ACTIVITÉ 1 =>
Recopiez telles quelles les lignes fournies, de celle qui contient « aschenlampe mit » jusqu'à celle qui contient « vielleicht diesen oder », toutes deux comprises.

TEXTE FOURNI =>
********************

Spécial « horreur au féminin » chez Delcourt

Certes, la collection Contrebande de Delcourt contient déjà quelques figures féminines attenantes au genre horrifique, avec des séries comme « Fatale » ou « The Sword »… Mais Josephine et Dara doivent désormais compter Lucy Loyd et Rachel Beck parmi leurs rangs, les éditions Delcourt venant de publier deux albums mettant en scène ces femmes d’exception…

« Rachel Rising T1 : L’Ombre de la mort » par Terry Moore

Revoilà notre cher Terry Moore avec cette nouvelle série en cours de publication aux États-Unis et dont les droits viennent déjà d’être achetés en vue d’une adaptation en série TV produite par Lloyd Levin et Ben Roberts (qui n’en sont pas à leur premier coup d’essai, avec « Watchmen », « Hellboy » et « The Walking Dead »). Il serait faux ou réducteur de penser que Terry Moore glisse petit à petit dans des univers de moins en moins légers, auteur d’un soap opera doucereux qui aurait évolué vers la SF puis l’horreur, trois genres allant graduellement dans la noirceur. « Strangers in Paradise », malgré ses moments de tendresse et d’humour, contenait aussi des scènes d’une grande violence ou d’une noirceur absolue. « Echo » se penchait sur une dimension technologique et surnaturelle sans pour autant oublier la dimension psychologique des personnages. Et dans « Rachel Rising », malgré certains passages tout à fait angoissants et un contexte horrifique pesant, nous retrouvons néanmoins l’humour et l’empathie de l’auteur. Terry Moore reste Terry Moore, donc, évoluant dans des genres différents sans jamais perdre la quintessence de son expression ni l’esprit créatif et humaniste qui l’habite depuis toujours : il y a dans « Rachel Rising » tout ce que nous aimons de lui, indubitablement…

 

Nous retrouvons donc ici son goût pour l’alternance d’ambiances et de propos opérant dans des contrastes nuancés, l’émotion prenant la relève de l’humour, de l’angoisse, de la violence ou de la tendresse dans des séquences remarquablement bien amenées en termes de transition et de richesse narrative. Le personnage principal est une femme, bien sûr, Terry Moore étant toujours bien plus intéressé par la sensibilité féminine que par celle de ses congénères masculins ; après Katchoo, Francine et Julie, il dresse à nouveau un magnifique portrait de femme en la personne de Rachel Beck, terriblement touchante et laissant transparaître une grande profondeur humaine. Terry Moore a un talent fou, pour ça… Cette dimension humaine, psychologique, sensible, émotionnelle, reste au premier plan quoi qu’il arrive, l’action ou le genre n’étant pas les sujets principaux mais des contextes où évoluent les personnages. Autre qualité une nouvelle fois présente, le dessin de Moore, à la fois doux et puissant, joliment ciselé tout en restant souple, nous offrant des visions en noir et blanc d’une grande beauté… Enfin, l’art narratif qui le passionne tant et qu’il adore explorer s’exprime notamment ici par un procédé aussi efficace que discret : au-delà du découpage et de la séquence, du cadrage et de l’ellipse, il y a les intercases  et les bords des planches qui subissent d’infimes et subtils changements selon l’action. Généralement noirs, ces espaces entre les cases deviennent blancs vers le centre de la planche ou s’ouvrent sur le blanc lorsqu’il s’agit d’une scène du passé. Noir, blanc : deux valeurs qui font écho au thème de la série où la vie et la mort sont en confrontation, le passage de l’une à l’autre n’étant plus définitif mais constamment en jeu.

********************

LIGNES FOURNIES =>

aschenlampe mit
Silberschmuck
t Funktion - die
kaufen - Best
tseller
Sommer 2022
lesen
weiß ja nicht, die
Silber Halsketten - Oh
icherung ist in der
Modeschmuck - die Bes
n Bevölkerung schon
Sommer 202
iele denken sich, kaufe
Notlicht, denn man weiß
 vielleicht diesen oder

********************

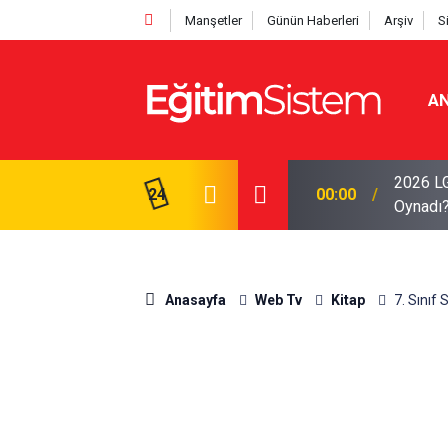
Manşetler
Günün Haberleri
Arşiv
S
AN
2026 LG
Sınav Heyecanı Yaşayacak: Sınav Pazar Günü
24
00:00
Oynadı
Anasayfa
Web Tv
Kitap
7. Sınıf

********************

ACTIVITÉ 2 =>
Selon l'article sur l'horreur au féminin chez Delcourt, qui produira l'adaptation en série TV de « Rachel Rising » ?

ZONE DE RÉPONSE 1 =>
aschenlampe mit
Silberschmuck
t Funktion - die
kaufen - Best
tseller
Sommer 2022
lesen
weiß ja nicht, die
Silber Halsketten - Oh
icherung ist in der
Modeschmuck - die Bes
n Bevölkerung schon
Sommer 202
iele denken sich, kaufe
Notlicht, denn man weiß
 vielleicht diesen oder

ZONE DE RÉPONSE 2 =>
Lloyd Levin et Ben Roberts.